### Passage to read
— begin —

I think that E=MC^2 is slightly wrong.... I also want to add the fact that E=MC^2 was tested by atomic.bomb... According to me, 100percent of the mass is not converted inti energy..

1) Is this true??

2) It is a simplied version of E2= (MC2)2 p2c2..

I am not able to figure out how "p2c2" vanish, during the process of simplification???

Posted

Dunno. It's your equation and your simplification, and most particularly you haven't bothered properly describing the physical process you talk about.

Posted

For example, consider a simple hydrogen atom, basically composed of a single proton.

 

It has a tiny mass indeed. But in everyday quantities of matter there are a lot of atoms! For instance, in one kilogram of pure water, the mass of hydrogen atoms amounts to just slightly more than 111 grams, or 0.111 kg. Hence

E=(MC2)2 + p2c2

Simplified E = MC2

= 0.111 x 300,000,000 x 300,000,000 = 10,000,000,000,000,000 Joules

Why is the momentum always "0"?

Posted

Because the equation is about what happens when p is 0. E = m c^2 is the equation that relates rest mass with rest energy.

=Uncool-

Posted
E=(MC2)2 + p2c2

The energy should be squared here: [imath]E^2 = (m_0c^2)^2 + (pc)^2[/imath]

 

Why is the momentum always "0"?

It's not. E=mc2 is a simplification in the special case that momentum is zero. In other words, it is looking at things from the perspective of the rest frame of the object.

 

Another special case of the general mass-energy equivalence formula results for massless particles ([imath]m_0=0[/imath]) such as photons. There is no such thing as a rest frame for such particles; momentum is never zero in this case. The energy of a photon is given by [imath]E=pc[/imath].

 

 

Another way to look at [imath]E=mc^2[/imath] it is that the [imath]m[/imath] in this expression is the relativistic mass. The concept of relativistic mass however is a bit outdated and is no longer widely used.

Posted

I think that E=MC^2 is slightly wrong.... I also want to add the fact that E=MC^2 was tested by atomic.bomb... According to me, 100percent of the mass is not converted inti energy..

 

I think you are conflating the efficiency of a nuclear device (a question for engineers and bomb designers?) with the theoretical notion of mass energy equivalence (a very "physicsy" notion). Another example comes from chemical reactions. I can calculate how much anergy should be released in theory by such a reaction, but in reality I can never harness or even release 100% of that calculated energy. There are always loses or imperfections in a system. I don't know if those losses in a nuke are from engineering considerations or some theoretical notion from nuclear physics but I know that blowing up a nuke and measuring the Joules that come out is not a valid test of mass energy equivalence unless you account for all those other losses and imperfections in the system.

Posted

The problem is that this is looking at the situation kinda backwards. If you measured the mass before and after, the difference would tell you how much energy was released, in other forms (e.g. KE of massive particles, emitted photons). Since it's a reaction involving normal matter, the total number of baryons and leptons will be conserved, so there is neither a prediction nor an expectation that all the mass will be converted into energy.

— end —

### Brief 1
State how many lines of the entries below include the string "element", giving only the number.
### Brief 2
Write the next part of the E=mc^2 forum thread above, picking up right after its final sentence.

### Source data
— begin —

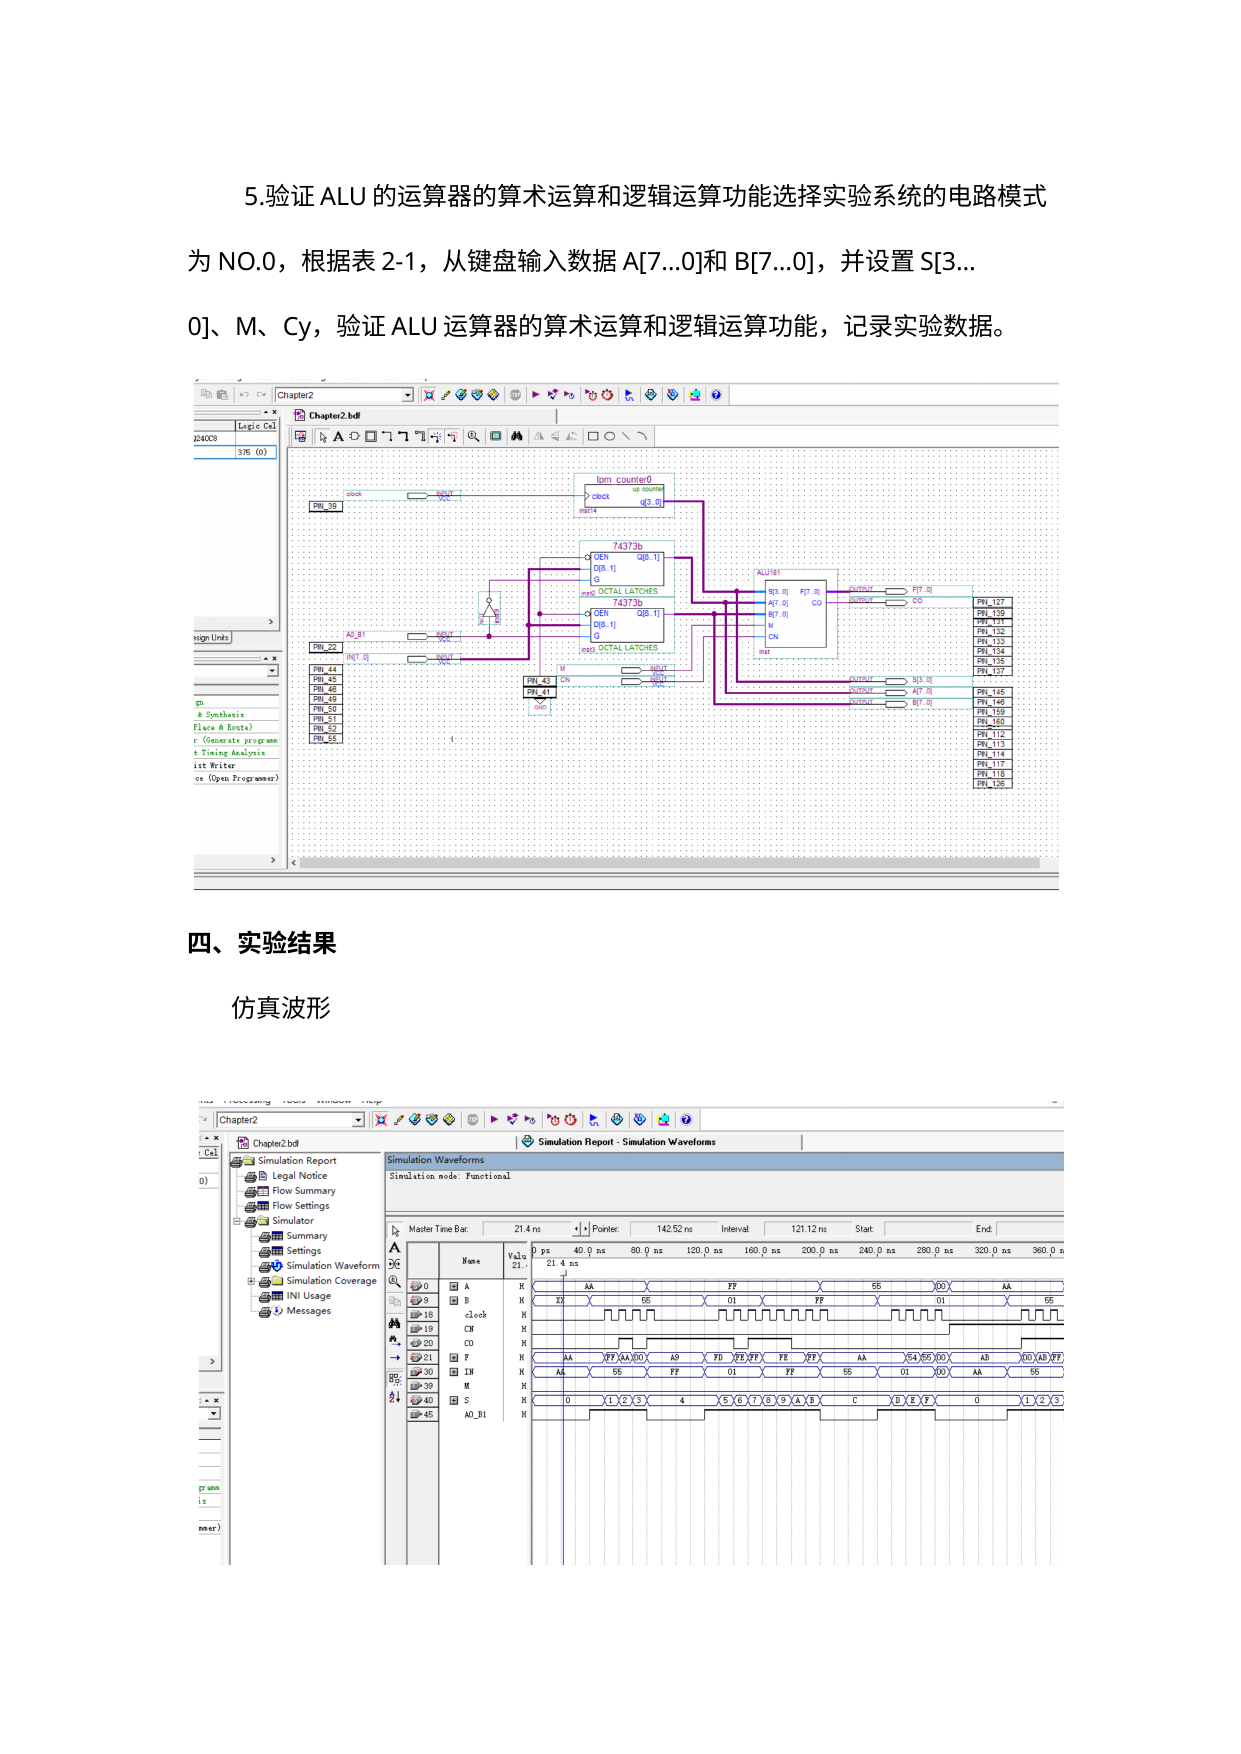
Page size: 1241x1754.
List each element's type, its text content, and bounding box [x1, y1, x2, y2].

picture [198, 1101, 1064, 1565]
text 四、实验结果 [187, 357, 1053, 974]
text 5.验证ALU的运算器的算术运算和逻辑运算功能选择实验系统的电路模式为NO.0，根据表2-1，从键盘输入数据A[7…0]和B[7…0]，并设置S[3…0]、M、Cy，验证ALU运算器的算术运算和逻辑运算功能，记录实验数据。 [187, 162, 1053, 357]
picture [193, 379, 1059, 893]
text 仿真波形 [187, 974, 1053, 1039]
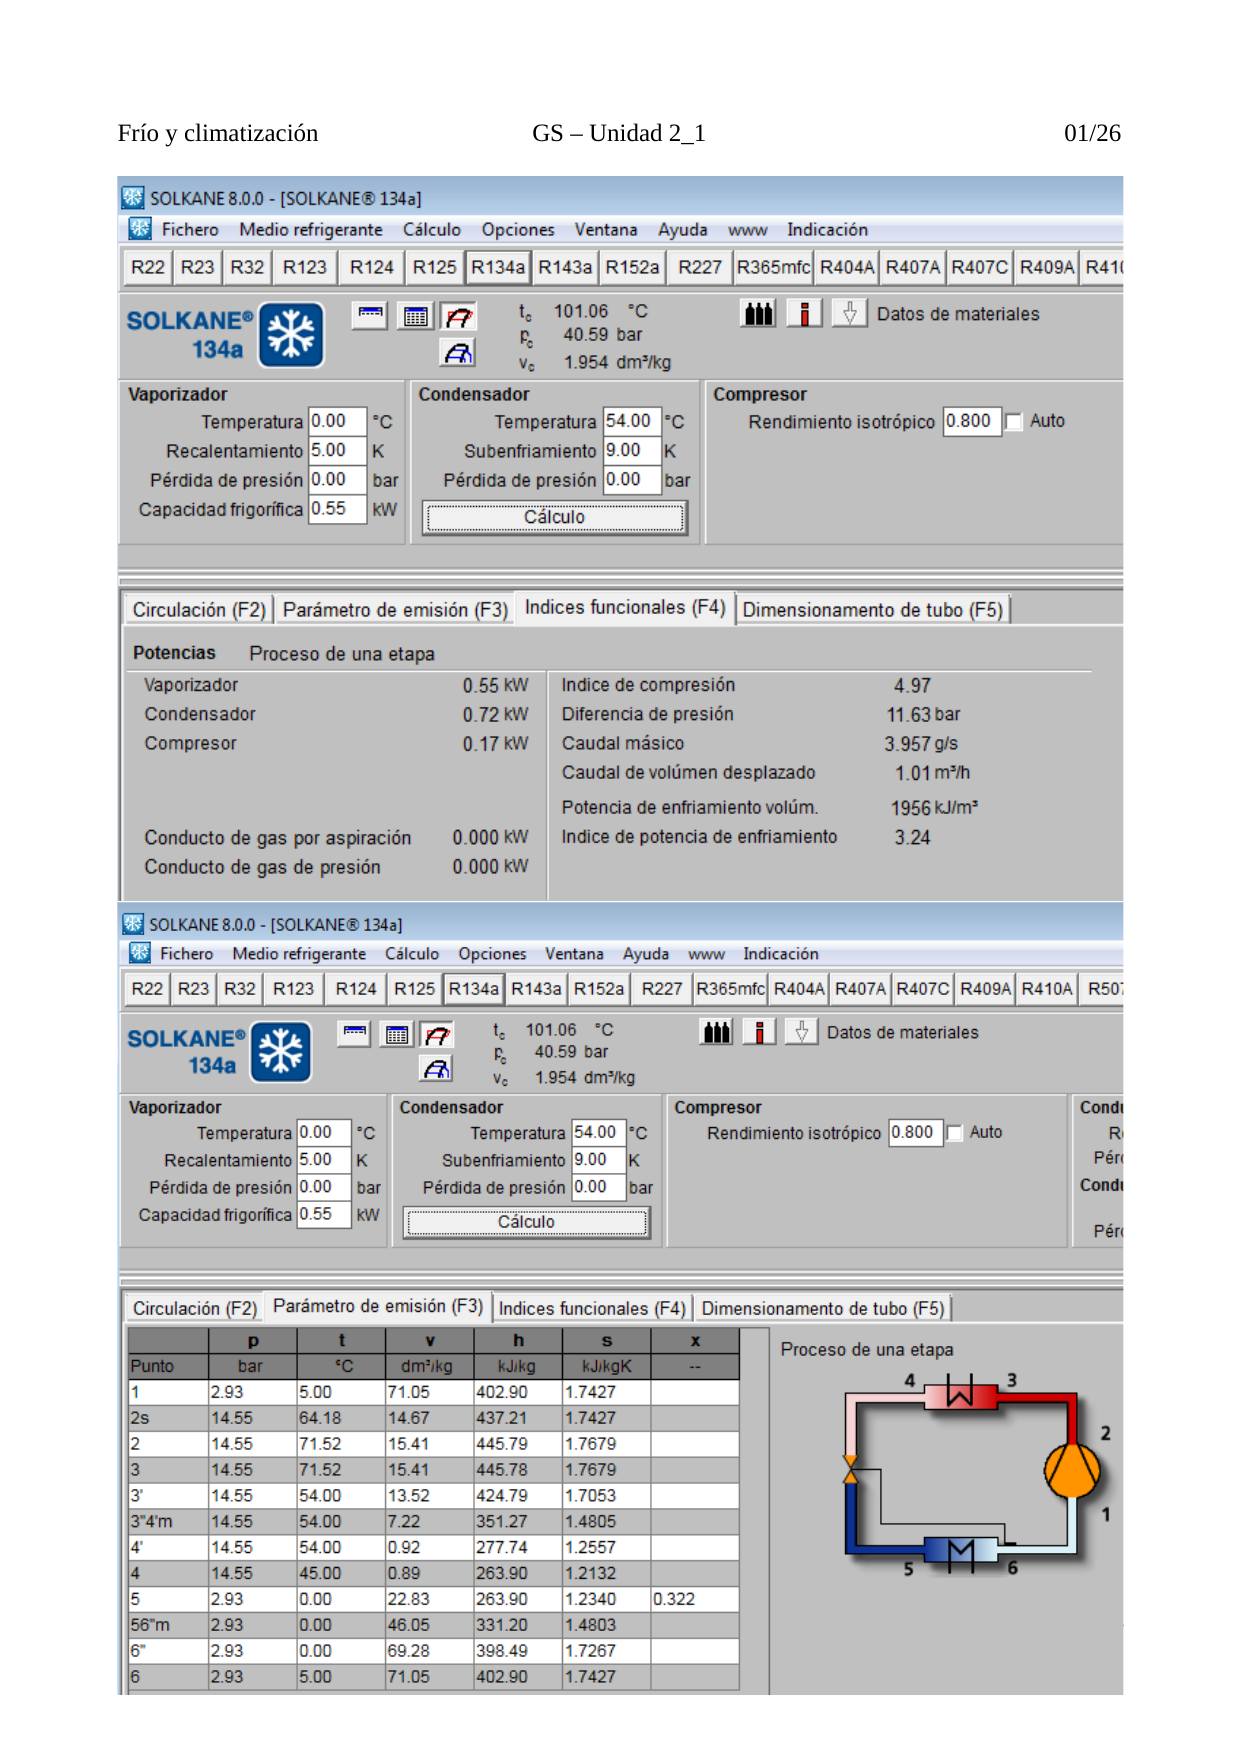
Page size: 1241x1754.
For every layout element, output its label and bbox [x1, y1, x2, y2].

picture [117, 176, 1124, 1695]
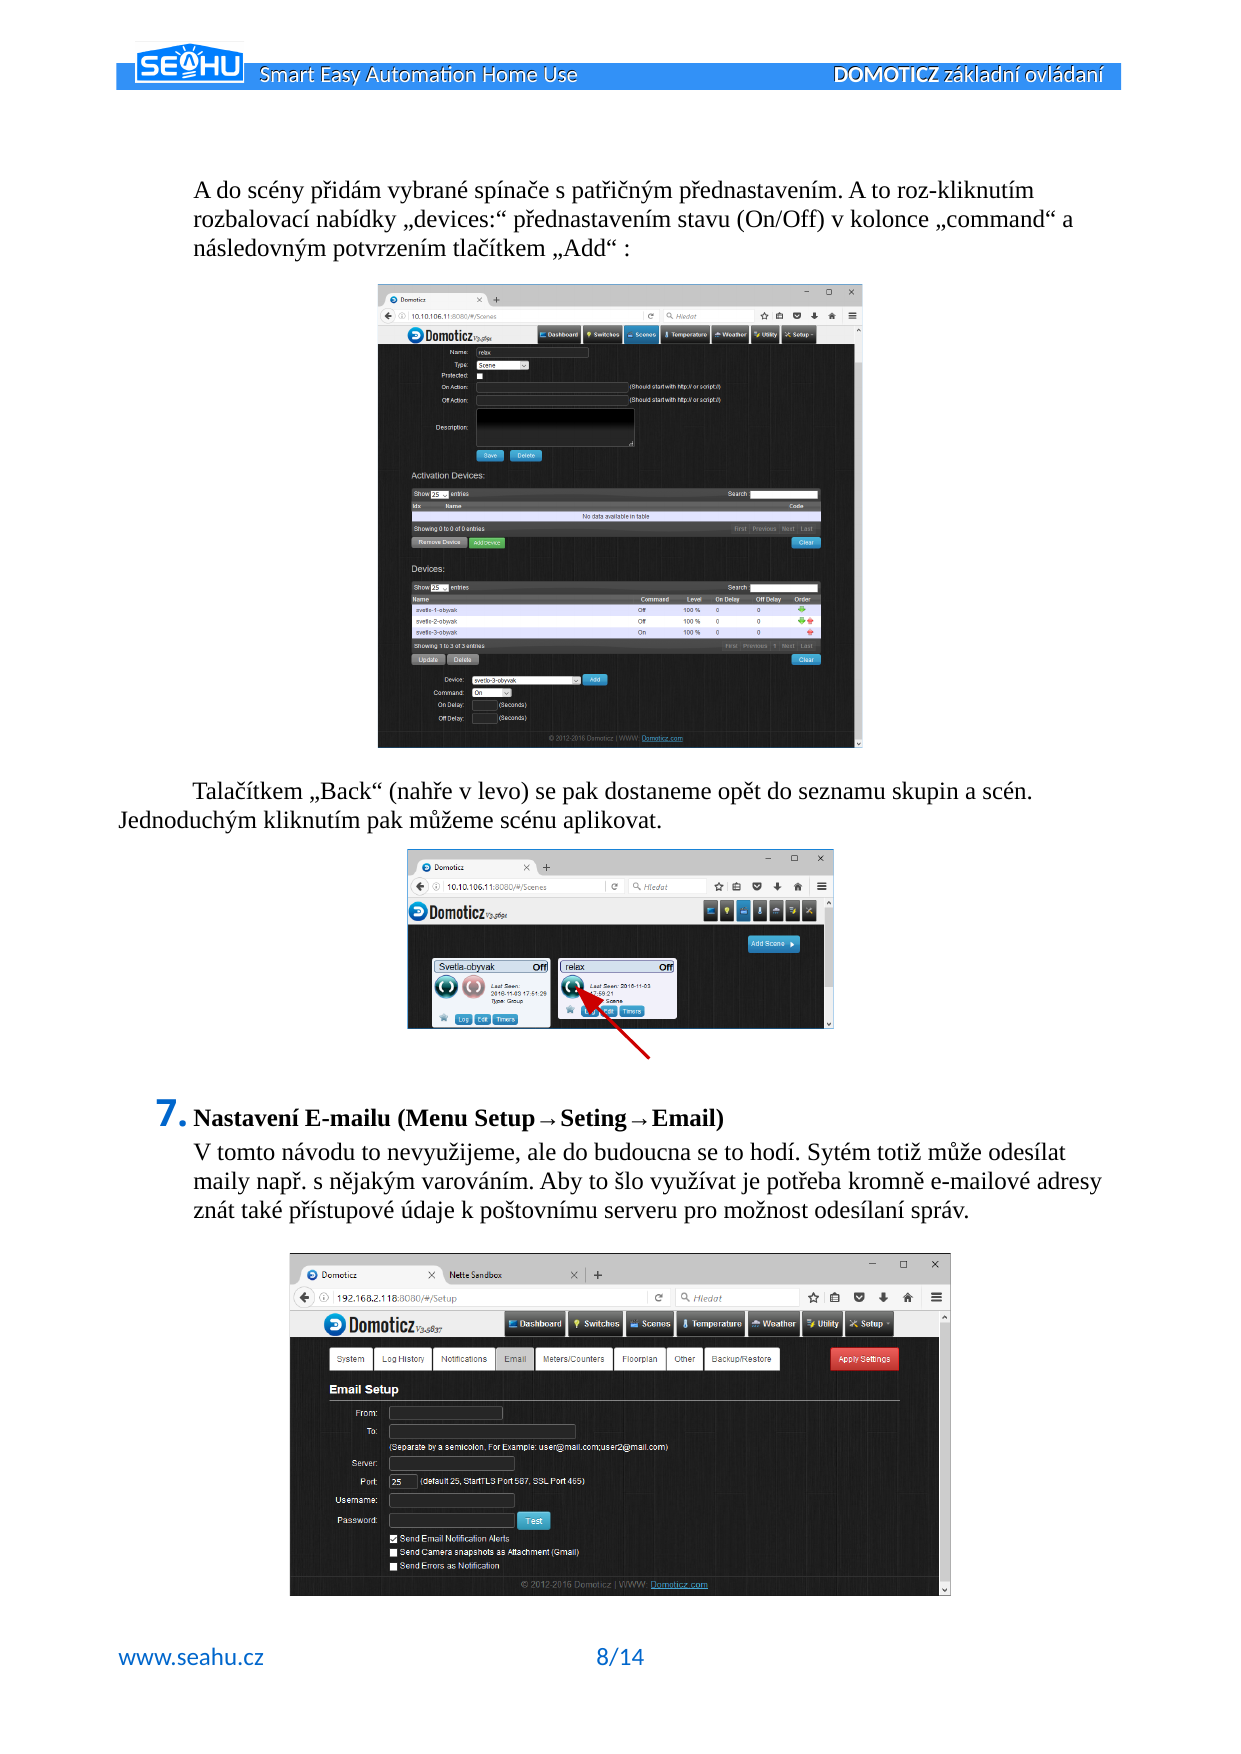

— end —

### Answer 1
2

### Answer 2
I think you are conflating the efficiency of a nuclear device (a question for engineers and bomb designers?) with the theoretical notion of mass energy equivalence (a very "physicsy" notion). Another example comes from chemical reactions. I can calculate how much anergy should be released in theory by such a reaction, but in reality I can never harness or even release 100% of that calculated energy. There are always loses or imperfections in a system. I don't know if those losses in a nuke are from engineering considerations or some theoretical notion from nuclear physics but I know that blowing up a nuke and measuring the Joules that come out is not a valid test of mass energy equivalence unless you account for all those other losses and imperfections in the system.

 

The misconception here isn't even at the level of not achieving 100% of theoretical performance. (It's like expecting 100% thermodynamic efficiency, even though Carnot efficiency is the theoretical best one can do.) But it is a valid test of mass-energy equivalence, because total energy is still conserved.

  • 2 weeks later...
Posted

I think that E=MC^2 is slightly wrong.... I also want to add the fact that E=MC^2 was tested by atomic.bomb... According to me, 100percent of the mass is not converted inti energy..

1) Is this true??

2) It is a simplied version of E2= (MC2)2 p2c2..

I am not able to figure out how "p2c2" vanish, during the process of simplification???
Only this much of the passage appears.